Заказав вина, Конан остался обсудить со старым товарищем былые подвиги, а Мораддин поднялся наверх. Проходя мимо комнаты Ильмы, полугном, словно повинуясь внезапной мысли, подошел к двери и осторожно постучал. Когда в ответ никто не отозвался, Мораддин толкнул дверь, и она с тихим скрипом отворилась. Девушки в комнате не было, лишь на столе горела толстая восковая свеча в дешевом гостиничном подсвечнике.
– Ильма, ты идешь? – раздался с кровати сонный детский голос. – Ильма, мне холодно! И вообще, мне надоело путешествовать! Когда мы вернемся к маме?
Мораддин тихо притворил дверь и, кивнув сам себе, неспешно зашагал к своей комнате.
Три дня Конан и Мораддин безвылазно просидели в “Королевском плоте”, охраняя Ильму и девочку. На второй день явилась Ринга, сообщила, что была в Канцелярии с докладом о происшедших в Дэлираме событиях, и там действия девушки-гуля и ее помощников всемерно одобрили. Потом рабирийка туманно намекнула об ожидающей их большой чести и уехала. Конан, радостно потирая руки, принялся прикидывать размер предполагаемой награды, и уже собрался было в счет нее сыграть несколько партий в кости с завсегдатаями “Королевского плота”. А Мораддин задумался, почему это у Ринги такой усталый и озабоченный вид, и какую новую интригу затеяла неугомонная рабирийка.

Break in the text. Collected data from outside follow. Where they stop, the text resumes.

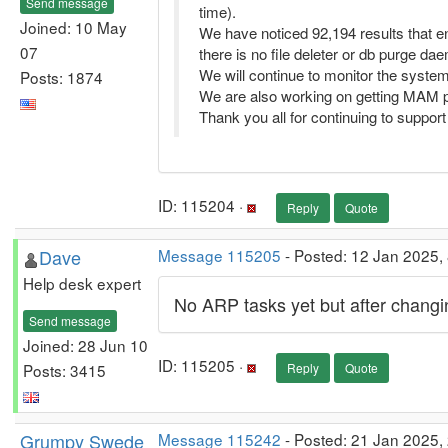
Send message
time).
Joined: 10 May
We have noticed 92,194 results that end
07
there is no file deleter or db purge dae
We will continue to monitor the system 
Posts: 1874
We are also working on getting MAM pr
Thank you all for continuing to suppo
ID: 115204 ·
Reply
Quote
Dave
Message 115205
- Posted: 12 Jan 2025, 
Help desk expert
No ARP tasks yet but after changi
Send message
Joined: 28 Jun 10
ID: 115205 ·
Posts: 3415
Reply
Quote
Grumpy Swede
Message 115242
- Posted: 21 Jan 2025,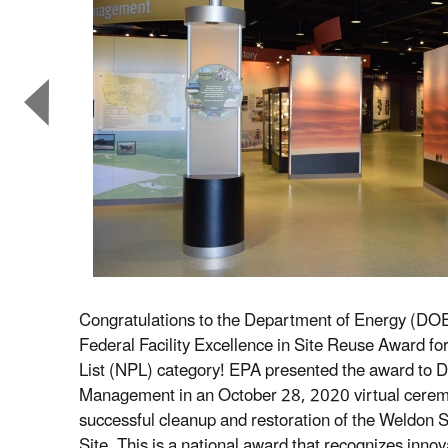
Congratulations to the Department of Energy (DOE
Federal Facility Excellence in Site Reuse Award for 
List (NPL) category! EPA presented the award to 
Management in an October 28, 2020 virtual cerem
successful cleanup and restoration of the Weldon S
Site. This is a national award that recognizes innov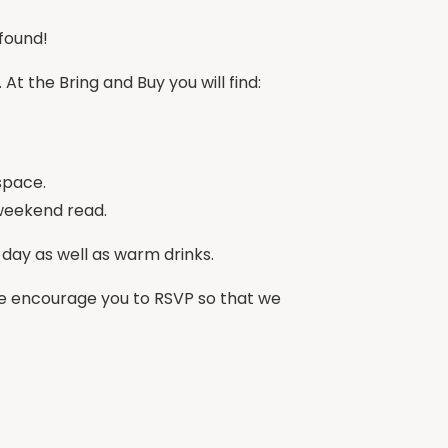
found!
t the Bring and Buy you will find:
space.
 weekend read.
l day as well as warm drinks.
, we encourage you to RSVP so that we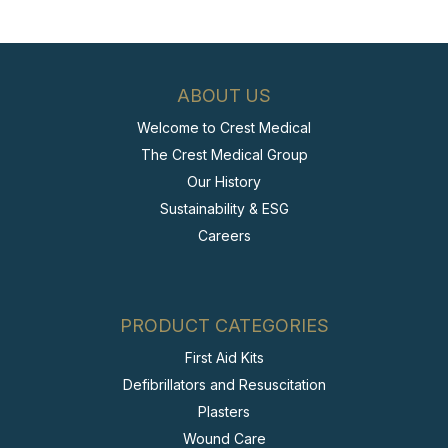
ABOUT US
Welcome to Crest Medical
The Crest Medical Group
Our History
Sustainability & ESG
Careers
PRODUCT CATEGORIES
First Aid Kits
Defibrillators and Resuscitation
Plasters
Wound Care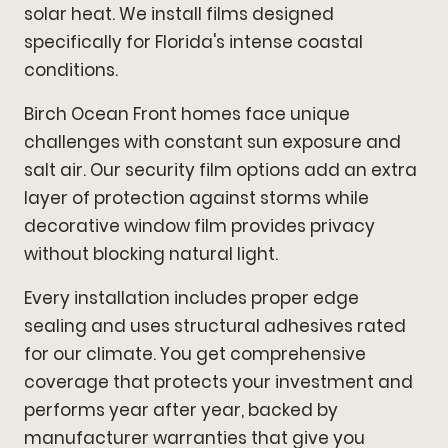
solar heat. We install films designed
specifically for Florida's intense coastal
conditions.
Birch Ocean Front homes face unique
challenges with constant sun exposure and
salt air. Our security film options add an extra
layer of protection against storms while
decorative window film provides privacy
without blocking natural light.
Every installation includes proper edge
sealing and uses structural adhesives rated
for our climate. You get comprehensive
coverage that protects your investment and
performs year after year, backed by
manufacturer warranties that give you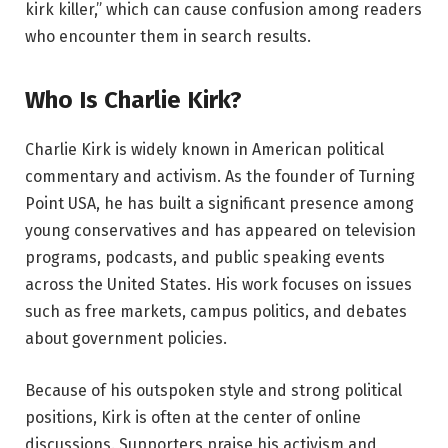
kirk killer,” which can cause confusion among readers
who encounter them in search results.
Who Is Charlie Kirk?
Charlie Kirk is widely known in American political
commentary and activism. As the founder of Turning
Point USA, he has built a significant presence among
young conservatives and has appeared on television
programs, podcasts, and public speaking events
across the United States. His work focuses on issues
such as free markets, campus politics, and debates
about government policies.
Because of his outspoken style and strong political
positions, Kirk is often at the center of online
discussions. Supporters praise his activism and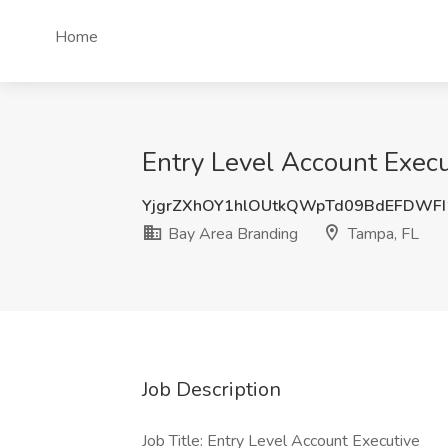
Home
Entry Level Account Execu
YjgrZXhOY1hlOUtkQWpTd09BdEFDWF
Bay Area Branding
Tampa, FL
Job Description
Job Title: Entry Level Account Executive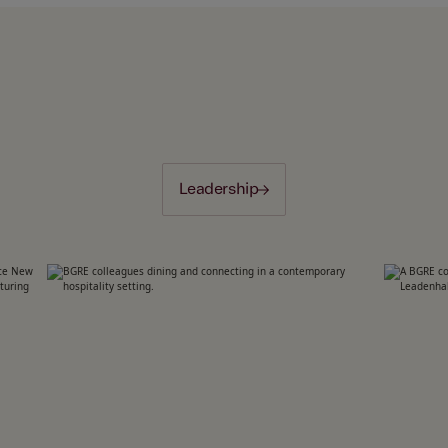
Leadership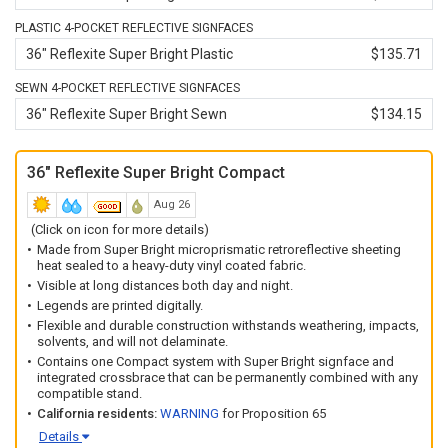
corners of the signface. The crossbrace and signface must
be disconnected from the stand when closed. Compatible
PLASTIC 4-POCKET REFLECTIVE SIGNFACES
with our entire line of roll-up sign stands
except
the
36" Reflexite Super Bright Plastic
$135.71
3612DLK (
WM-0003
).
SEWN 4-POCKET REFLECTIVE SIGNFACES
All signface materials are extremely flexible, durable and
36" Reflexite Super Bright Sewn
$134.15
tolerate a myriad of adverse conditions from solvents and
impacts to inclement weather and torrid heat without
compromising the construction of the signface.
36" Reflexite Super Bright Compact
All signface materials are backed by a 1-year limited
Aug 26
warranty against defects in workmanship, parts and
materials.
(Click on icon for more details)
Made from Super Bright microprismatic retroreflective sheeting
heat sealed to a heavy-duty vinyl coated fabric.
Visible at long distances both day and night.
Legends are printed digitally.
Flexible and durable construction withstands weathering, impacts,
solvents, and will not delaminate.
Contains one Compact system with Super Bright signface and
integrated crossbrace that can be permanently combined with any
compatible stand.
California residents:
WARNING
for Proposition 65
Details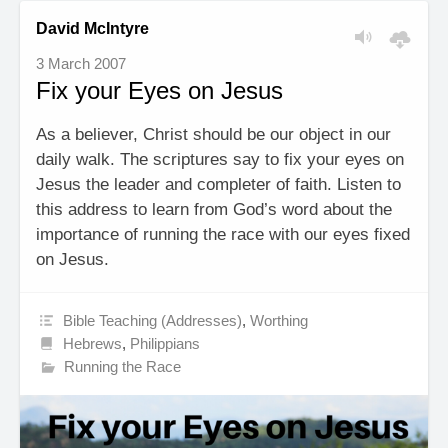
David McIntyre
3 March 2007
Fix your Eyes on Jesus
As a believer, Christ should be our object in our
daily walk. The scriptures say to fix your eyes on
Jesus the leader and completer of faith. Listen to
this address to learn from God’s word about the
importance of running the race with our eyes fixed
on Jesus.
Bible Teaching (Addresses)
,
Worthing
Hebrews
,
Philippians
Running the Race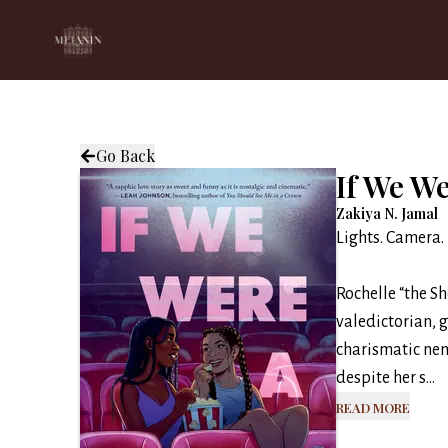
Go Back
If We W
Zakiya N. Jamal
Lights. Camera.
Rochelle “the S
valedictorian, 
charismatic ne
despite her s...
Read More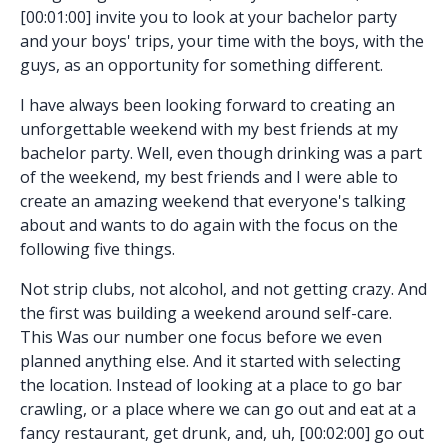
[00:01:00] invite you to look at your bachelor party
and your boys' trips, your time with the boys, with the
guys, as an opportunity for something different.
I have always been looking forward to creating an
unforgettable weekend with my best friends at my
bachelor party. Well, even though drinking was a part
of the weekend, my best friends and I were able to
create an amazing weekend that everyone's talking
about and wants to do again with the focus on the
following five things.
Not strip clubs, not alcohol, and not getting crazy. And
the first was building a weekend around self-care.
This Was our number one focus before we even
planned anything else. And it started with selecting
the location. Instead of looking at a place to go bar
crawling, or a place where we can go out and eat at a
fancy restaurant, get drunk, and, uh, [00:02:00] go out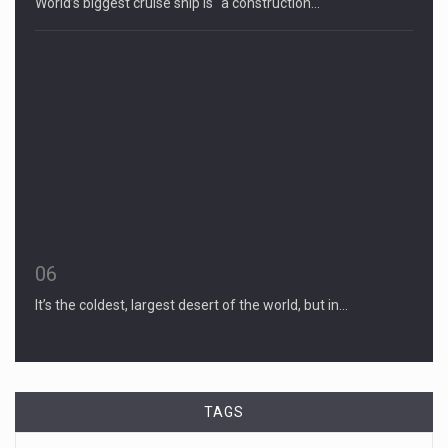
World’s biggest cruise ship is “a construction…
06
It’s the coldest, largest desert of the world, but in…
TAGS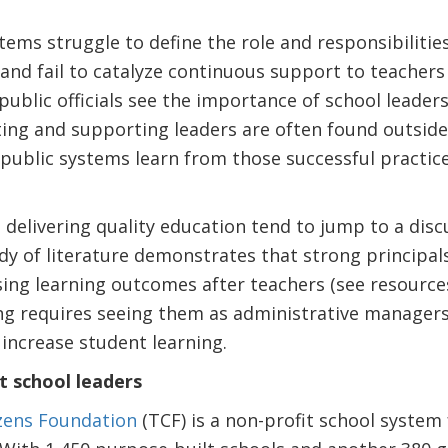
tems struggle to define the role and responsibilities
and fail to catalyze continuous support to teachers
public officials see the importance of school leaders
ting and supporting leaders are often found outside
public systems learn from those successful practic
 delivering quality education tend to jump to a disc
dy of literature demonstrates that strong principal
aising learning outcomes after teachers (see resource
ing requires seeing them as administrative manager
increase student learning.
t school leaders
izens Foundation
(TCF) is a non-profit school system 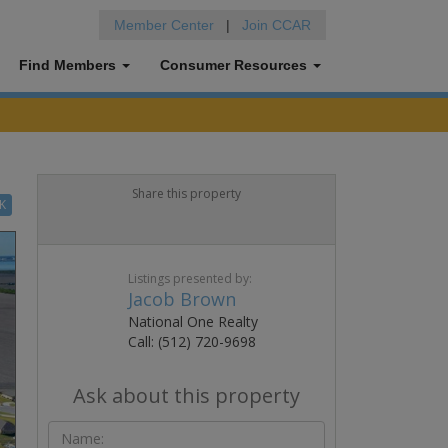
Member Center
|
Join CCAR
Find Members
Consumer Resources
Share this property
K
Listings presented by:
Jacob Brown
National One Realty
Call: (512) 720-9698
Ask about this property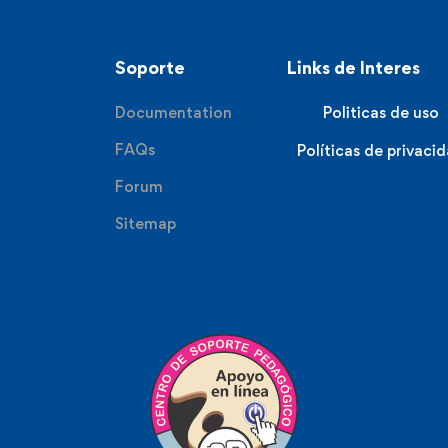
Soporte
Links de Interes
Documentation
Politicas de uso
FAQs
Políticas de privaci
Forum
Sitemap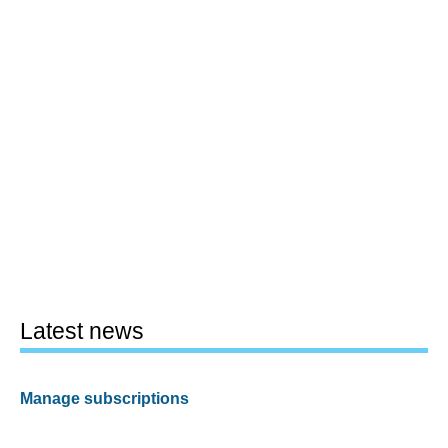
Latest news
Manage subscriptions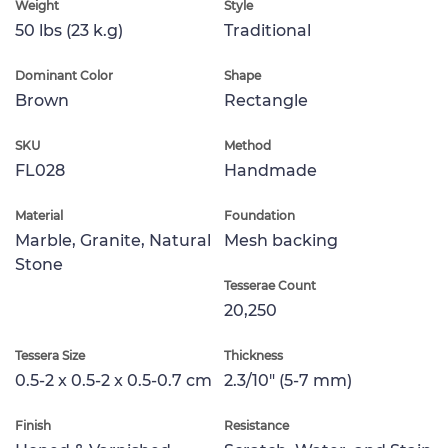
Weight
Style
50 lbs (23 k.g)
Traditional
Dominant Color
Shape
Brown
Rectangle
SKU
Method
FL028
Handmade
Material
Foundation
Marble, Granite, Natural
Mesh backing
Stone
Tesserae Count
20,250
Tessera Size
Thickness
0.5-2 x 0.5-2 x 0.5-0.7 cm
2.3/10" (5-7 mm)
Finish
Resistance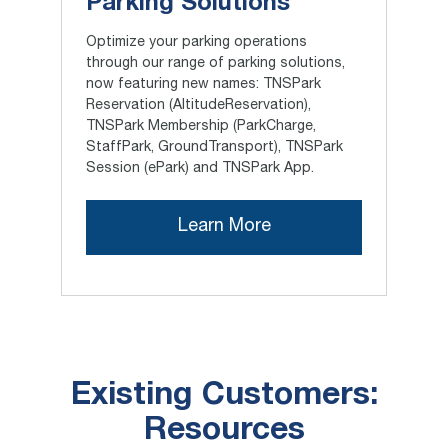
Parking Solutions
Optimize your parking operations
through our range of parking solutions,
now featuring new names: TNSPark
Reservation (AltitudeReservation),
TNSPark Membership (ParkCharge,
StaffPark, GroundTransport), TNSPark
Session (ePark) and TNSPark App.
Learn More
Existing Customers:
Resources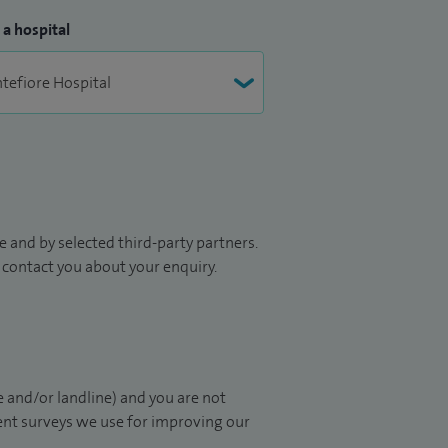
 a hospital
 and by selected third-party partners.
to contact you about your enquiry.
 and/or landline) and you are not
ient surveys we use for improving our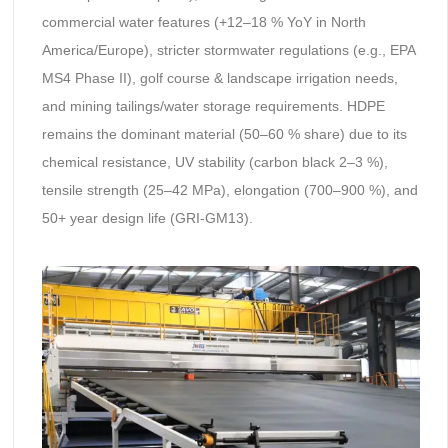
commercial water features (+12–18 % YoY in North
America/Europe), stricter stormwater regulations (e.g., EPA
MS4 Phase II), golf course & landscape irrigation needs,
and mining tailings/water storage requirements. HDPE
remains the dominant material (50–60 % share) due to its
chemical resistance, UV stability (carbon black 2–3 %),
tensile strength (25–42 MPa), elongation (700–900 %), and
50+ year design life (GRI-GM13).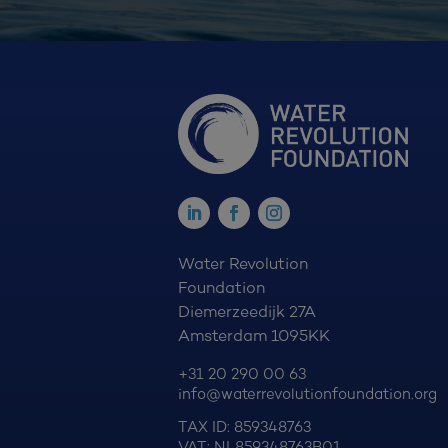
Water Revolution
Foundation
Diemerzeedijk 27A
Amsterdam 1095KK
+31 20 290 00 63
info@waterrevolutionfoundation.org
TAX ID: 859348763
VAT: NL859348763B01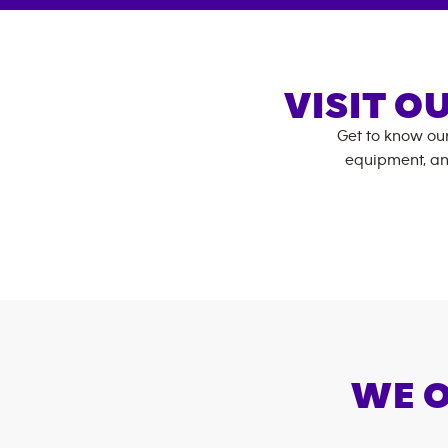
VISIT O
Get to know ou
equipment, an
WE O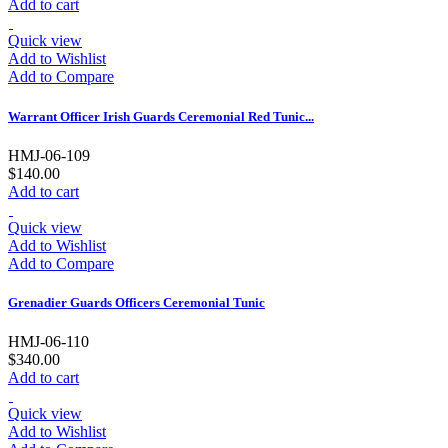
Add to cart
Quick view
Add to Wishlist
Add to Compare
Warrant Officer Irish Guards Ceremonial Red Tunic...
HMJ-06-109
$140.00
Add to cart
Quick view
Add to Wishlist
Add to Compare
Grenadier Guards Officers Ceremonial Tunic
HMJ-06-110
$340.00
Add to cart
Quick view
Add to Wishlist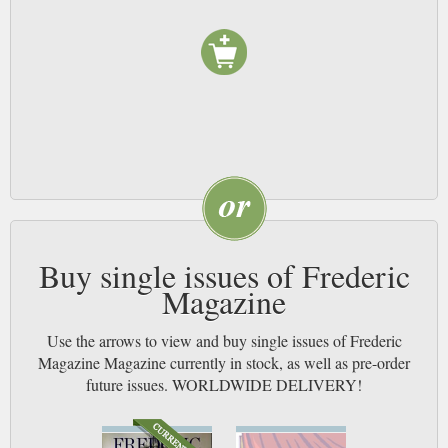
Buy single issues of Frederic
Magazine
Use the arrows to view and buy single issues of Frederic
Magazine Magazine currently in stock, as well as pre-order
future issues. WORLDWIDE DELIVERY!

Утром четвертого дня, когда Конан, позевывая от скуки, вгонял свой магический кинжал в порядком уже истыканную столешницу, а полугном ползал по полу, катая на спине визжащую от восторга Нию, дверь их комнаты распахнулась, и решительный голос Ринги скомандовал:
– Собирайтесь скорее, мы едем во дворец!
Конан поднял голову – и оторопел. Он привык видеть Рингу в простом платьице или в мужском дорожном костюме – а теперь девушка-гуль предстала перед ним в чудовищно дорогом придворном наряде. Тяжелое платье из роскошной аквилонской парчи, вышитой вручную знаменитыми шамарскими швеями золотыми нитями и самоцветами, переливающееся в такт дыханию алмазное ожерелье, при виде которого у любого вора загорелись бы глаза, высокая затейливая прическа, украшенная оправленным в золото гребнем из вареного панциря черепахи – все это превратило авантюристку из Дэлирама в величественную королеву. Конан покосился на Мораддина – и испытал облегчение, увидев, что тот потрясен не меньше.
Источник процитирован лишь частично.